Just as there are several flavours of Microsoft Windows, e.g. 7, 8, Vista, XP, NT, 2000 etc, so there are several flavours or distributions (‘distros’) of Linux – in fact, a few hundred are known (see Distrowatch.com)! This was once thought by MSW fans to be a weakness, as if the Linux programmers couldn’t agree on a common specification. But this was rather like insisting that there should not be so many different cars or TVs to choose from. Choice is good! This means that there are some Linux distros that are more suited to particular domains or applications than others. And there are also several ‘desktop environments’ that allow you to customise each distro more to your taste. Some popular mainstream Linux distributions include Debian, Ubuntu, Linux Mint, Fedora, Arch Linux, and the commercial Red Hat Enterprise Linux and SUSE Linux Enterprise Server.
The earliest user interfaces consisted only of text, e.g. a prompt from the computer, followed by the user’s command. This CLI (Command Line Interface) is still available on most modern desktops (and every user would do well to know how to perform basic task in it), but most users prefer a graphical environment. The most elementary component is called a window; it’s a rectangular area of the screen in which there are texts, pictures, and clickable items and/or areas to enter numbers, text, or make selections. These are managed by a window manager. A desktop environment builds on this by providing icons, toolbars, folders, and widgets, and behaviour to allow them to be moved around and optionally stacked, just like papers on your desktop.

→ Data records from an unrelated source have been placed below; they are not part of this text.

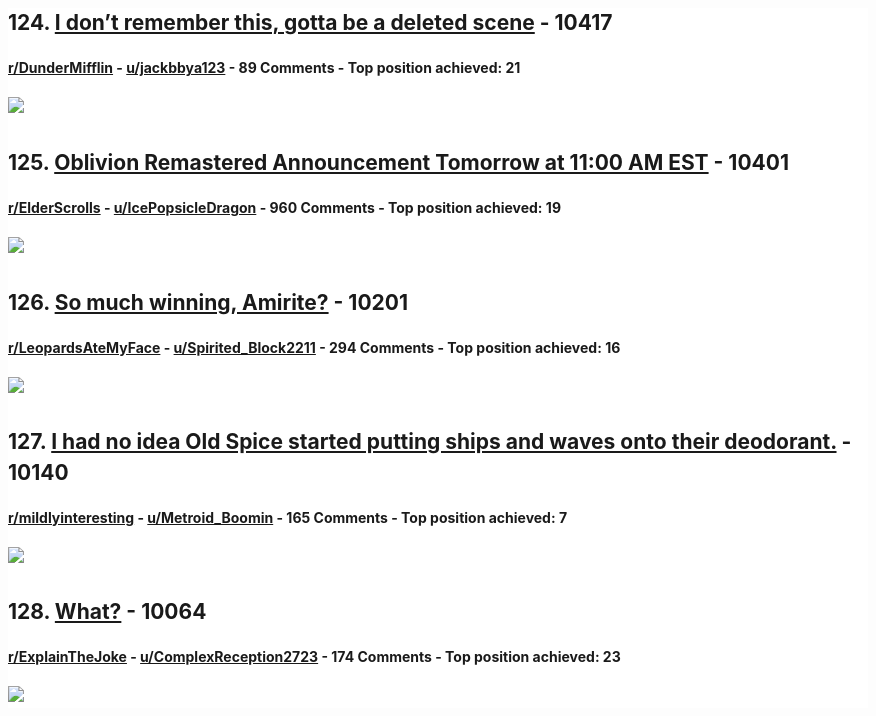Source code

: ## 124. [I don’t remember this, gotta be a deleted scene](http://reddit.com/r/DunderMifflin/comments/1k4dnxm/i_dont_remember_this_gotta_be_a_deleted_scene/) - 10417
#### [r/DunderMifflin](http://reddit.com/r/DunderMifflin) - [u/jackbbya123](http://reddit.com/u/jackbbya123) - 89 Comments - Top position achieved: 21

<a href="https://i.redd.it/1r6ziguwx6we1.jpeg"><img src="https://b.thumbs.redditmedia.com/I3JWTgQOK3SPuHErxwbpAyj6e8y6UQ8DPrKDOjYQEHA.jpg"></img></a>

## 125. [Oblivion Remastered Announcement Tomorrow at 11:00 AM EST](http://reddit.com/r/ElderScrolls/comments/1k4gfmv/oblivion_remastered_announcement_tomorrow_at_1100/) - 10401
#### [r/ElderScrolls](http://reddit.com/r/ElderScrolls) - [u/IcePopsicleDragon](http://reddit.com/u/IcePopsicleDragon) - 960 Comments - Top position achieved: 19

<a href="https://i.redd.it/hgf4b04ri7we1.png"><img src="https://b.thumbs.redditmedia.com/71dFGnRk5yIkphnxtCiQCzx1jXLRtIp3bRBoPLXytOk.jpg"></img></a>

## 126. [So much winning, Amirite?](http://reddit.com/r/LeopardsAteMyFace/comments/1k4szjk/so_much_winning_amirite/) - 10201
#### [r/LeopardsAteMyFace](http://reddit.com/r/LeopardsAteMyFace) - [u/Spirited_Block2211](http://reddit.com/u/Spirited_Block2211) - 294 Comments - Top position achieved: 16

<a href="https://i.redd.it/yh47krcv4awe1.jpeg"><img src="https://b.thumbs.redditmedia.com/7G0RGYFEta87_GxrLMNMfIyGO6XBJGADeigFaXehb-s.jpg"></img></a>

## 127. [I had no idea Old Spice started putting ships and waves onto their deodorant.](http://reddit.com/r/mildlyinteresting/comments/1k45nth/i_had_no_idea_old_spice_started_putting_ships_and/) - 10140
#### [r/mildlyinteresting](http://reddit.com/r/mildlyinteresting) - [u/Metroid_Boomin](http://reddit.com/u/Metroid_Boomin) - 165 Comments - Top position achieved: 7

<a href="https://i.redd.it/a3t8jlz1f4we1.jpeg"><img src="https://b.thumbs.redditmedia.com/QZBPf_c2qERhu87Tdy9zjhBzw_wmpWCi1Xj_HVDxu1s.jpg"></img></a>

## 128. [What?](http://reddit.com/r/ExplainTheJoke/comments/1k41dum/what/) - 10064
#### [r/ExplainTheJoke](http://reddit.com/r/ExplainTheJoke) - [u/ComplexReception2723](http://reddit.com/u/ComplexReception2723) - 174 Comments - Top position achieved: 23

<a href="https://i.redd.it/1sg5blx983we1.png"><img src="image"></img></a>
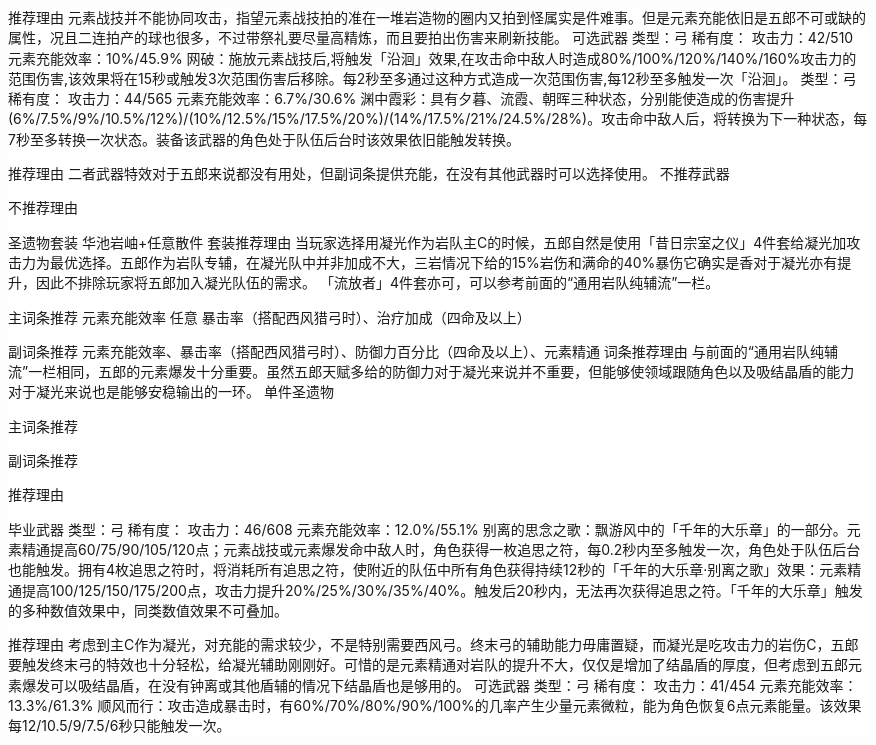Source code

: 推荐理由
元素战技并不能协同攻击，指望元素战技拍的准在一堆岩造物的圈内又拍到怪属实是件难事。但是元素充能依旧是五郎不可或缺的属性，况且二连拍产的球也很多，不过带祭礼要尽量高精炼，而且要拍出伤害来刷新技能。
可选武器
类型：弓
稀有度：
攻击力：42/510
元素充能效率：10%/45.9%
网破：施放元素战技后,将触发「沿洄」效果,在攻击命中敌人时造成80%/100%/120%/140%/160%攻击力的范围伤害,该效果将在15秒或触发3次范围伤害后移除。每2秒至多通过这种方式造成一次范围伤害,每12秒至多触发一次「沿洄」。
类型：弓
稀有度：
攻击力：44/565
元素充能效率：6.7%/30.6%
渊中霞彩：具有夕暮、流霞、朝晖三种状态，分别能使造成的伤害提升(6%/7.5%/9%/10.5%/12%)/‌(10%/12.5%/15%/17.5%/20%)/‌(14%/17.5%/21%/24.5%/28%)。攻击命中敌人后，将转换为下一种状态，每7秒至多转换一次状态。装备该武器的角色处于队伍后台时该效果依旧能触发转换。

推荐理由
二者武器特效对于五郎来说都没有用处，但副词条提供充能，在没有其他武器时可以选择使用。
不推荐武器

不推荐理由

圣遗物套装
华池岩岫+任意散件
套装推荐理由
当玩家选择用凝光作为岩队主C的时候，五郎自然是使用「昔日宗室之仪」4件套给凝光加攻击力为最优选择。五郎作为岩队专辅，在凝光队中并非加成不大，三岩情况下给的15%岩伤和满命的40%暴伤它确实是香对于凝光亦有提升，因此不排除玩家将五郎加入凝光队伍的需求。
「流放者」4件套亦可，可以参考前面的“通用岩队纯辅流”一栏。

主词条推荐
元素充能效率
任意
暴击率（搭配西风猎弓时）、治疗加成（四命及以上）

副词条推荐
元素充能效率、暴击率（搭配西风猎弓时）、防御力百分比（四命及以上）、元素精通
词条推荐理由
与前面的“通用岩队纯辅流”一栏相同，五郎的元素爆发十分重要。虽然五郎天赋多给的防御力对于凝光来说并不重要，但能够使领域跟随角色以及吸结晶盾的能力对于凝光来说也是能够安稳输出的一环。
单件圣遗物

主词条推荐

副词条推荐

推荐理由

毕业武器
类型：弓
稀有度：
攻击力：46/608
元素充能效率：12.0%/55.1%
别离的思念之歌：飘游风中的「千年的大乐章」的一部分。元素精通提高60/75/90/105/120点；元素战技或元素爆发命中敌人时，角色获得一枚追思之符，每0.2秒内至多触发一次，角色处于队伍后台也能触发。拥有4枚追思之符时，将消耗所有追思之符，使附近的队伍中所有角色获得持续12秒的「千年的大乐章·别离之歌」效果：元素精通提高100/125/150/175/200点，攻击力提升20%/25%/30%/35%/40%。触发后20秒内，无法再次获得追思之符。「千年的大乐章」触发的多种数值效果中，同类数值效果不可叠加。

推荐理由
考虑到主C作为凝光，对充能的需求较少，不是特别需要西风弓。终末弓的辅助能力毋庸置疑，而凝光是吃攻击力的岩伤C，五郎要触发终末弓的特效也十分轻松，给凝光辅助刚刚好。可惜的是元素精通对岩队的提升不大，仅仅是增加了结晶盾的厚度，但考虑到五郎元素爆发可以吸结晶盾，在没有钟离或其他盾辅的情况下结晶盾也是够用的。
可选武器
类型：弓
稀有度：
攻击力：41/454
元素充能效率：13.3%/61.3%
顺风而行：攻击造成暴击时，有60%/70%/80%/90%/100%的几率产生少量元素微粒，能为角色恢复6点元素能量。该效果每12/10.5/9/7.5/6秒只能触发一次。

Popular desktop environments include KDE, GNOME, Xfce, and LXDE. Most distros come with one or more of these pre-installed, and you can install others and switch between them, normally by logging out of the current session, and clicking on a pull-down menu before logging back in. Choice of DE is important because they have different behaviours, and people often have strong preferences for one or the other. For example, some DEs provide a hierarchical menu structure for launching programs, where the programs are categorised – -e.g. Games, Internet, Office, System, etc. Other DEs will temporarily take over most or all of the screen to layout a lot of programs in a grid of application icons. Some DEs offer a lot of functionality and require a reasonably modern, powerful machine with a good graphics card, or their response may be sluggish. And some DEs are designed to work well on older, less powerful machines.

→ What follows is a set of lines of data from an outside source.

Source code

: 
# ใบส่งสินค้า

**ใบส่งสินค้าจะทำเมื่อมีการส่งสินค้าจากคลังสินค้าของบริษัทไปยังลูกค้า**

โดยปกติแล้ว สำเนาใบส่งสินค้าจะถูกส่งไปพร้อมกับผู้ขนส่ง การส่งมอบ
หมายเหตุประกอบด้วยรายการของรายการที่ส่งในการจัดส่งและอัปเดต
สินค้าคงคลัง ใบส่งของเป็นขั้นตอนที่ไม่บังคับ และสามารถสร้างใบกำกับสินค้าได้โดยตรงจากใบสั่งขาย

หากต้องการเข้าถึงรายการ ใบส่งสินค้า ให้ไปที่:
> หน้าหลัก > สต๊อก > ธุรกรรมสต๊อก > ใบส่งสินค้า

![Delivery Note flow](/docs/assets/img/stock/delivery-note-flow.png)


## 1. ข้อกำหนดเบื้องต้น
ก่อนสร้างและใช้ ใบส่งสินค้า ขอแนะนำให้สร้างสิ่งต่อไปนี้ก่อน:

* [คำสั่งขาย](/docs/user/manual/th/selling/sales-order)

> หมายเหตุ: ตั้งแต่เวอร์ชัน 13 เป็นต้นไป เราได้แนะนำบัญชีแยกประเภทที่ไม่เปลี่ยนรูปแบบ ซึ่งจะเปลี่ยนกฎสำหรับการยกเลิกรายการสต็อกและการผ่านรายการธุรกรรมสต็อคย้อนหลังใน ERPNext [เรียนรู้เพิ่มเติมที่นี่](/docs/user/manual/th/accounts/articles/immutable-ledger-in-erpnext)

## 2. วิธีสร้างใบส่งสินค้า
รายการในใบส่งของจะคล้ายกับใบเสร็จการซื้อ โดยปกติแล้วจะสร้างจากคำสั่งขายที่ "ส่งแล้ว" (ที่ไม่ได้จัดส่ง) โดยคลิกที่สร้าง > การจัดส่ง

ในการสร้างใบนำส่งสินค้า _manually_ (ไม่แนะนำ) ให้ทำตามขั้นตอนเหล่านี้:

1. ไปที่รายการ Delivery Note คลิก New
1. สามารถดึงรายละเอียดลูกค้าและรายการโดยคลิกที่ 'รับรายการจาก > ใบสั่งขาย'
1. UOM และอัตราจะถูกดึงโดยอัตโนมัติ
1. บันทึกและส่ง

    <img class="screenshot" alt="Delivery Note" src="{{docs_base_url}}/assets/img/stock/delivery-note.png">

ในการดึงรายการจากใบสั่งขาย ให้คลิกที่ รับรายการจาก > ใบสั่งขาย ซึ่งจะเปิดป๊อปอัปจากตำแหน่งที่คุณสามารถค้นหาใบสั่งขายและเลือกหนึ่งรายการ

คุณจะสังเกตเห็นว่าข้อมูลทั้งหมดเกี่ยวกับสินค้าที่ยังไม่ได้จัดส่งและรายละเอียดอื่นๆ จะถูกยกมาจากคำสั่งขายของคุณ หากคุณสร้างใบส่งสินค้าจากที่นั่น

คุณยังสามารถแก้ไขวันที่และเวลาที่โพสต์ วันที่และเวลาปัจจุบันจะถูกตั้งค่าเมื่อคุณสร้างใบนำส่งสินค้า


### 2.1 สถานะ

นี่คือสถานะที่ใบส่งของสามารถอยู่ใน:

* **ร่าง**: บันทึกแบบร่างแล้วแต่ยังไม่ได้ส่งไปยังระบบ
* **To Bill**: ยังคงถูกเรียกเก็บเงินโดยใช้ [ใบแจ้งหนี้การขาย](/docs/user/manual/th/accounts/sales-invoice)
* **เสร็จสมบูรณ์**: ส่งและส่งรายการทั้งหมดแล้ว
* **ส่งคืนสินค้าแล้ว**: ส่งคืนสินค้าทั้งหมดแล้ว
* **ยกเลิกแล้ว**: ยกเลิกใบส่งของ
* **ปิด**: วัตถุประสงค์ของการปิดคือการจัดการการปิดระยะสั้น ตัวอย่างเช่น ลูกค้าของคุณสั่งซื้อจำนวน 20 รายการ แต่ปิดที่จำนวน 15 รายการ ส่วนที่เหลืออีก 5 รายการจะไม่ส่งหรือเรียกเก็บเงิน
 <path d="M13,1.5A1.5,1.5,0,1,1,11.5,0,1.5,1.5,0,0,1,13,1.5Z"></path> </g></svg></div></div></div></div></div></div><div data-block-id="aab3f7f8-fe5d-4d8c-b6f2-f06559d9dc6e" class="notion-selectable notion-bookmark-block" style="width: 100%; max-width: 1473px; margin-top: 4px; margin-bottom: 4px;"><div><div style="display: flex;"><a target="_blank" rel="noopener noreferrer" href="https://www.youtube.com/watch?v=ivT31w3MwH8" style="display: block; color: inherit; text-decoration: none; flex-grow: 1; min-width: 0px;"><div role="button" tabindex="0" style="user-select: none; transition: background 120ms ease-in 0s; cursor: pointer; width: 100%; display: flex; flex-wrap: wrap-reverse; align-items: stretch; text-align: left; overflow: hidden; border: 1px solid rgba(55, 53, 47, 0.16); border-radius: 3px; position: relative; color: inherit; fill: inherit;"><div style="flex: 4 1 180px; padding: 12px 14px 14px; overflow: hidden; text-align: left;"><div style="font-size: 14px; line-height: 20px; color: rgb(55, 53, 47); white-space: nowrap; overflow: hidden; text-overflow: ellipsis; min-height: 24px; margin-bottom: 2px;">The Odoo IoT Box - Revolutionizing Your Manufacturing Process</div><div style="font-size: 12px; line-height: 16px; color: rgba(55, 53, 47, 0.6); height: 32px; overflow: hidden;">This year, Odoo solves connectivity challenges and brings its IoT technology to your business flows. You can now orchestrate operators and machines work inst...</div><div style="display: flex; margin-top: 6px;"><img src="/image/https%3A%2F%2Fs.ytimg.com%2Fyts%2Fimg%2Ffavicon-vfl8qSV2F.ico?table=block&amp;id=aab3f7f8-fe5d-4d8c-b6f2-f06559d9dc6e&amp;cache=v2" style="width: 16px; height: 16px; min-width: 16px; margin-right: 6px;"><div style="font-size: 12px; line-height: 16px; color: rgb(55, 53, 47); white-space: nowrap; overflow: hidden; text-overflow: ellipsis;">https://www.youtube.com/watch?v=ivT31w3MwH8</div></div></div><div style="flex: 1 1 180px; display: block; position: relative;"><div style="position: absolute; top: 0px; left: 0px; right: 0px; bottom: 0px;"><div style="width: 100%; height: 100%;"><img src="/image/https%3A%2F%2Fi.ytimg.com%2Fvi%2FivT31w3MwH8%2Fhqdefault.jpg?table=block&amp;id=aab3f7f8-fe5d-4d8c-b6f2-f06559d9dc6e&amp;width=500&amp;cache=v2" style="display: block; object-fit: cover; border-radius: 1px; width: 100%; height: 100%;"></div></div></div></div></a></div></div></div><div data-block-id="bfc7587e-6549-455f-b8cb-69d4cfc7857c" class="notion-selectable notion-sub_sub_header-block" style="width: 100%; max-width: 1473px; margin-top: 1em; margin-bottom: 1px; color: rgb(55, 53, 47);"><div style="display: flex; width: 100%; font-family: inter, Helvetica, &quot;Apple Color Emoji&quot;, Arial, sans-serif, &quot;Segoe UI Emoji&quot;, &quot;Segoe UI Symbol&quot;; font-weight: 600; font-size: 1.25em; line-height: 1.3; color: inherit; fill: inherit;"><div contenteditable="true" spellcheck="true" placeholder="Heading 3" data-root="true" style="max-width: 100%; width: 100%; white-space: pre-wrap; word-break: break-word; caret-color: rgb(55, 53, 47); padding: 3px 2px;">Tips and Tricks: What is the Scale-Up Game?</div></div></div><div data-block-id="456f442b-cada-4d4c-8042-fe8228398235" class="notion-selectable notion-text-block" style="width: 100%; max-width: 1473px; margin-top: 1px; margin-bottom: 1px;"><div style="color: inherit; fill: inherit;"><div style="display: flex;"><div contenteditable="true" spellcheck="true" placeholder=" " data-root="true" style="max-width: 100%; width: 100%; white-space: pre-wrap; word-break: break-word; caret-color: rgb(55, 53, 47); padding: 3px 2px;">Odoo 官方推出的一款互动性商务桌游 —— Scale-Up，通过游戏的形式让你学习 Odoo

Linux once had a reputation for being difficult to install and operate, suitable only for hardcore geeks and nerds. This has improved much in recent years, especially thanks to Ubuntu from Canonical. You can run Linux from a ‘live CD’ without installing it on your computer, just to see if it works for you, and you like it. You can then install it fairly easily, either as a replacement for your current OS, or alongside your current OS, or even inside your current OS (by using a virtual installation). If you do encounter any problems you can usually find an answer on the Web, or you can post to one of the relevant forums and there are usually several helpful responses. Again, for free.